“They deceived you, mademoiselle?”

“They did worse. They treated me as they have treated many a poor girl, who had no more wish to go wrong than I had. My story is not a three volume one. My father and mother are peasants near Saint-Valery, but so poor—so poor, that having five children to provide for, they were obliged to send me, at eight years old, to my aunt, who was a charwoman here in Paris. The good woman took me out of charity, and very kind it was of her, for I earned but little. At eleven years of age she sent me to work in one of the factories of the Faubourg Saint-Antoine. I don’t wish to speak, ill of the masters of these factories; but what do they care, if little boys and girls are mixed up pell-mell with young men and women of eighteen to twenty? Now you see, there, as everywhere, some are no better than they should be; they are not particular in word or deed, and I ask you, what art example for the children, who hear and see more than you think for. Then, what happens? They get accustomed as they grow older, to hear and see things, that afterwards will not shock them at all.”

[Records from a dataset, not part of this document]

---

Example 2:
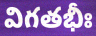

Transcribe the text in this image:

విగతభీః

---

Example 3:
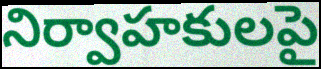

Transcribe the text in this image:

నిర్వాహకులపై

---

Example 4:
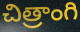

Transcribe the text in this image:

చిత్రాంగి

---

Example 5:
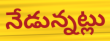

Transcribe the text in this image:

నేడున్నట్లు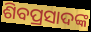
ଶିବପ୍ରସାଦଙ୍କ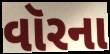
વૉરના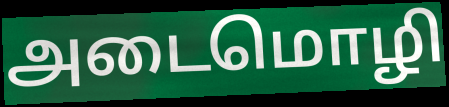
அடைமொழிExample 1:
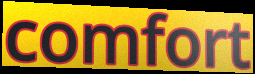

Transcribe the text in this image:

comfort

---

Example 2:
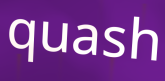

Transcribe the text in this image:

quash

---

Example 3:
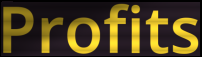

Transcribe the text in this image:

Profits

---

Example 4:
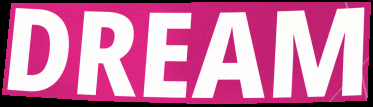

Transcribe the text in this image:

DREAM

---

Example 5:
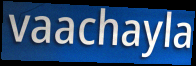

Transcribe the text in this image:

vaachayla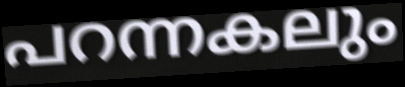
പറന്നകലും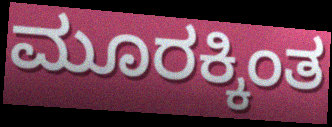
ಮೂರಕ್ಕಿಂತ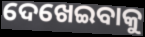
ଦେଖେଇବାକୁ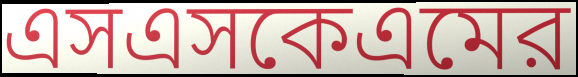
এসএসকেএমের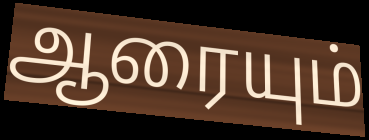
ஆரையும்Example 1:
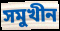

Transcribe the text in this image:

সমুখীন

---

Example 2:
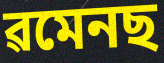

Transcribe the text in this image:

ৱমেনছ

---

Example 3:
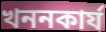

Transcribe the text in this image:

খননকাৰ্য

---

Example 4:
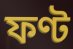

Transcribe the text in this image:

ফণ্ট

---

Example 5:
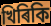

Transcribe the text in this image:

খিৰিকি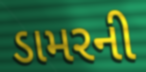
ડામરની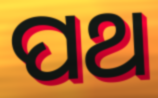
ପଥ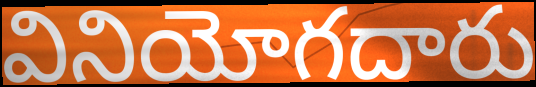
వినియోగదారుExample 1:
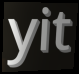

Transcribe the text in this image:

yit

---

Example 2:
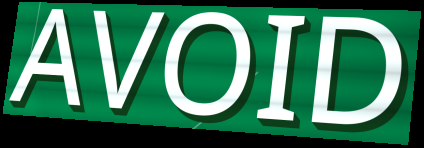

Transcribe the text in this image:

AVOID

“What you say there is true, Rose-Pompon. Poor children! who takes any trouble about them?—not their father or mother, for they are at their daily work.”

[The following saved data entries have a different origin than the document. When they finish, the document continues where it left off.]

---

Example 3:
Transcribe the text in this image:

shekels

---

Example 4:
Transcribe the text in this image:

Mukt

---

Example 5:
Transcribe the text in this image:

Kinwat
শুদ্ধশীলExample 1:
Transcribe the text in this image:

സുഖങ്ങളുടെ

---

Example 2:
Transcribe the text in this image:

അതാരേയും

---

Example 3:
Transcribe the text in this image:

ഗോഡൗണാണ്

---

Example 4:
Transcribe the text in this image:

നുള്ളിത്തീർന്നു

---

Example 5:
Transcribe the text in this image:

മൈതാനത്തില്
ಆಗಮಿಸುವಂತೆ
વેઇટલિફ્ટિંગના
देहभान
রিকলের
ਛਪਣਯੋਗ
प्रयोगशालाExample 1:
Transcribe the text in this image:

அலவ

“Yes, yes, Mother Arsene, it is all very well; it is easy to cry down a young girl that has gone wrong; but if they knew all the ins and outs, they would perhaps pity rather than blame her. To come back to myself—at fifteen years old I was tolerably pretty. One day I had something to ask of the head clerk. I went to him in his private room. He told me he would grant what I wanted, and even take me under his patronage, if I would listen to him; and he began by trying to kiss me. I resisted. Then he said to me:—‘You refuse my offer? You shall have no more work; I discharge you from the factory.’”

“Oh, the wicked man!” said Mother Arsene.

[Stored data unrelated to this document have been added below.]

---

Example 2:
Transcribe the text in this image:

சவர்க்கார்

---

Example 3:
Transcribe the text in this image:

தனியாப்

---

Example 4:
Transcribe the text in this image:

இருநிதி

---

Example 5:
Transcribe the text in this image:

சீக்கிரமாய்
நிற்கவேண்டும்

“I went home all in tears, and my poor aunt encouraged me not to yield, and she would try to place me elsewhere. Yes—but it was impossible; the factories were all full. Misfortunes never come single; my aunt fell ill, and there was not a sou in the house; I plucked up my courage, and returned to entreat the mercy of the clerk at the factory. Nothing would do. ‘So much the worse,’ said he; ‘you are throwing away your luck. If you had been more complying, I should perhaps have married you.’ What could I do, Mother Arsene?—misery was staring me in the face; I had no work; my aunt was ill; the clerk said he would marry me—I did like so many others.”

“And when, afterwards, you spoke to him about marriage?”

“Of course he laughed at me, and in six months left me. Then I wept all the tears in my body, till none remained—then I was very ill—and then—I console myself, as one may console one’s self for anything. After some changes, I met with Philemon. It is upon him that I revenge myself for what others have done to me. I am his tyrant,” added Rose-Pompon, with a tragic air, as the cloud passed away which had darkened her pretty face during her recital to Mother Arsene.

“It is true,” said the latter thoughtfully. “They deceive a poor girl—who is there to protect or defend her? Oh! the evil we do does not always come from ourselves, and then—”

“I spy Ninny Moulin!” cried Rose-Pompon, interrupting the greengrocer, and pointing to the other side of the street. “How early abroad! What can he want with me?” and Rose wrapped herself still more closely and modestly in her cloak.